This week we bring you an interview with Signature Bank’s Charles Newcomb. Charles is a Managing Director in the Fund Banking Division at Signature Bank. He is responsible for the origination and structuring of debt products for private equity-style funds across all asset sectors. These include subscription, hybrid, NAV and management company credit facilities. He has held various origination roles in the fund finance industry for 13 years. Prior to joining Signature Bank, he was a Managing Director at Comerica Bank in the Equity Fund Services Group in New York as well as a Vice President in the Subscription Finance Group at Wells Fargo Securities.


FFF:
 Charlie, tell us a bit about how you ended up in fund finance.

Oh, there’s a humdinger of a story: In 2006, I met a woman by the name of Dee Dee Sklar on a beach in the West End of Anguilla in the British West Indies. At the time, I had graduated from Colgate University and was working at a law firm in New York (Skadden, Arps), figuring out what to do with the rest of my life. 

A few months after that fateful meeting on Shoal Bay, Dee Dee hired me as an Analyst at WestLB in the Financial Institutions Group. When FIG was purchased in 2012, I moved with Dee Dee (and Michele Simons) to Wells Fargo’s Subscription Finance Group, and the rest is history.

FFF: It’s been exciting to watch the Signature platform continue to grow in 2019 on the fund finance side, but also in cash and treasury management and in expanding the West Coast presence. What matters most to funds when choosing a lender?

I think the most fundamental and important piece to think about is: can my banker and the institution execute for me when I most need them to; and, do I have faith in that execution?

It’s very easy to preach transparency, flexibility and ease during the origination phase – but what about when there is material upsize that needs to be approved and drawn on in 24 hours for an acquisition? Can you count on your lender to get that done? If your back is against the wall and you need your lender’s help, you want to be confident that they will go to the mat to get it done.

Here at Signature we have had $400mm facilities approved by our Board of Directors in a matter of hours and have closed materially sized permanent increases in less than 24 hours. Because we have a flat organizational structure, we are able to be nimble without sacrificing our combined expertise. 

FFF: By our count the number of active fund finance lenders in 2019 (leads and participants) stands just shy of 60. How important is it for a lender to carve out a clearly defined target market or a niche, if you will?

Extremely important – especially if you’re a new entrant with a strategic mandate to originate bilateral facilities. If you don’t differentiate yourself from other players in the space, or add value in ways that they can’t – either structurally or economically – it becomes challenging to compete very quickly.

FFF: We have a thesis that funds over time will need to consider fund-level asset leverage to support returns and that lenders may need to broaden their product offerings to include NAV and hybrid products if they’re interested in maintaining loan growth. This hasn’t really started playing out in the origination data yet. What’s your take?

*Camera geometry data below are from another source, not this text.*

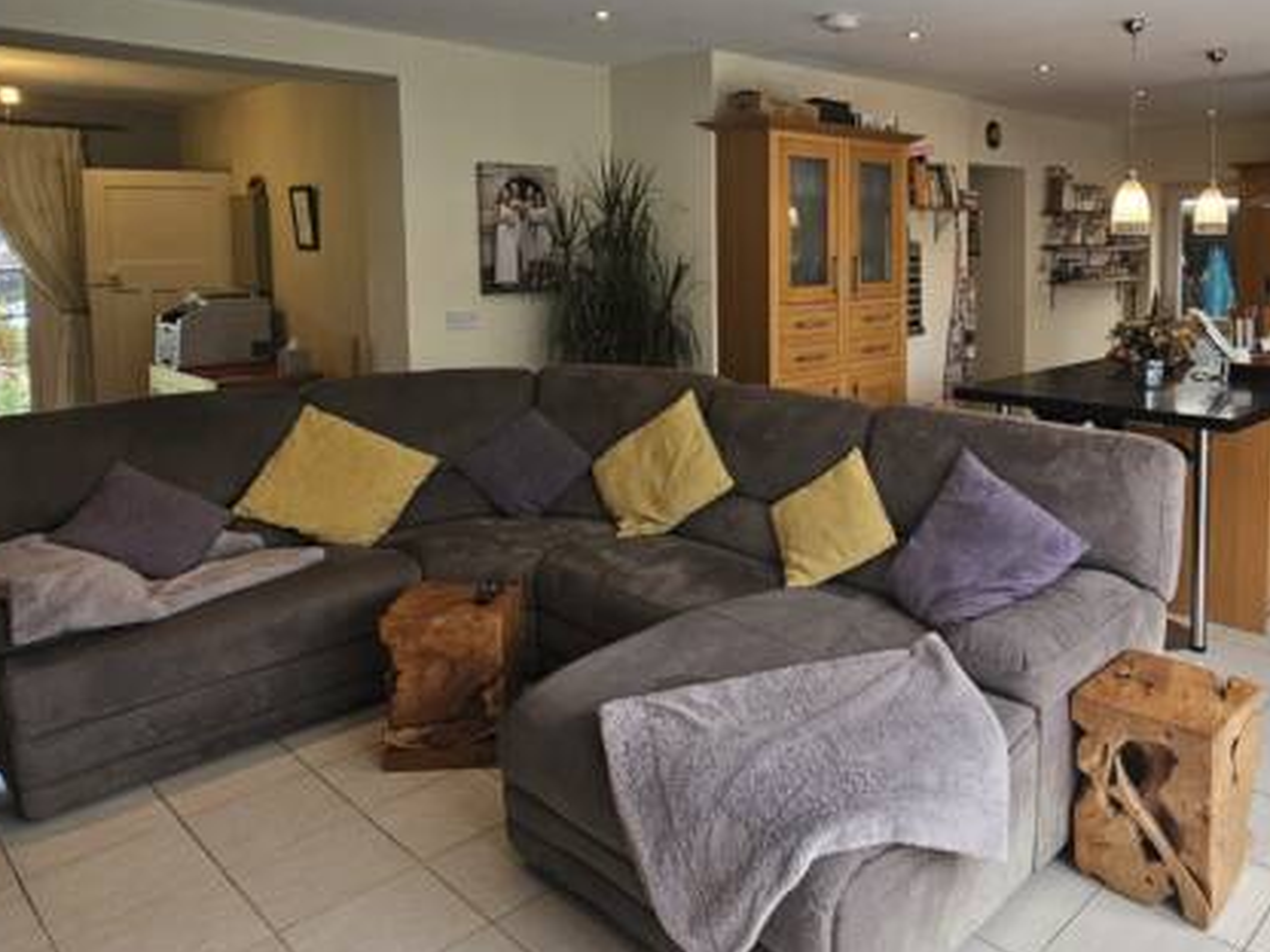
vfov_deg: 53.8
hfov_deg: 67.7
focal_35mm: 25
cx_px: 836
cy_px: 317
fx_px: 917
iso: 64
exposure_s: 1/50
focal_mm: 2.2
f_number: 2.2
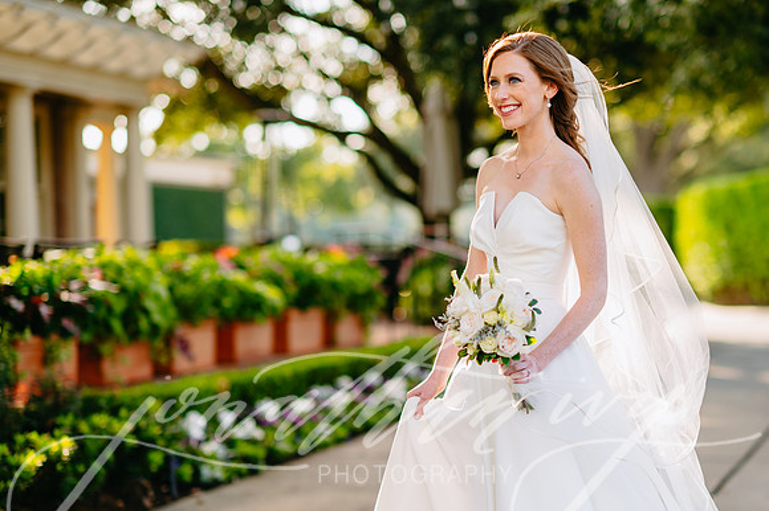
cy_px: 295
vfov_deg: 13.9
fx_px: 2094
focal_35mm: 98
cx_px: 444
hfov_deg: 20.8
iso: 100
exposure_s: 1/500
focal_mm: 85
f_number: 2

Absolutely agree with the thesis. We’ve done a number of sizable hybrid facilities here since August 2018, and they are an important part of our mandate. At the moment, the nature of the collateral and the advance rates make these challenging to syndicate to more than a few lenders; however, I think we’ll see that change in 2020.

FFF: Where is the fund lending market most ripe for innovation?

I think it’s what we touched on earlier – hybrid and NAV facilities – but I would also add facilities for single managed accounts (“SMAs”). The market is frothy for all three of these products, and the question will be: what lender can come up with viable offerings that can be applied to funds across all asset classes.

FFF: What do you see as the ingredients for success as a fund banker that differ from other general lending and capital markets disciplines?

In order to be successful in fund finance, your skill set needs to be broader and more finely-tuned. Someone I used to work with used to emphasize being a “five-tool player” (using the baseball analogy of being able to hit for power and average, steal bases and have fielding prowess and arm strength). In other words, you can’t just be good with clients and focus on the origination component – you need to know how to look at both fund and facility structures through the lens of a credit officer and understand the nuances of the legal and security documentation.   

 FFF: Tell us a bit about how you keep busy outside of work. 

Spending time with my family is very important. My parents, sister and niece live in Nashville, so I spend a good amount of time down there. My wife Diana and I love to travel (Cayman Islands and St. Barths are our favorite spots). We also just got a 4-month old Cavachon puppy named Leo (short for Leonardo/Leo-nardog/Leo de Janeiro) who keeps us on our toes.

FFF: Any bold fund finance predictions for 2020?

The first large, broadly syndicated, hybrid or NAV facility will clear the market ... and it will be led by a non-traditional lender (i.e., not by a money center bank).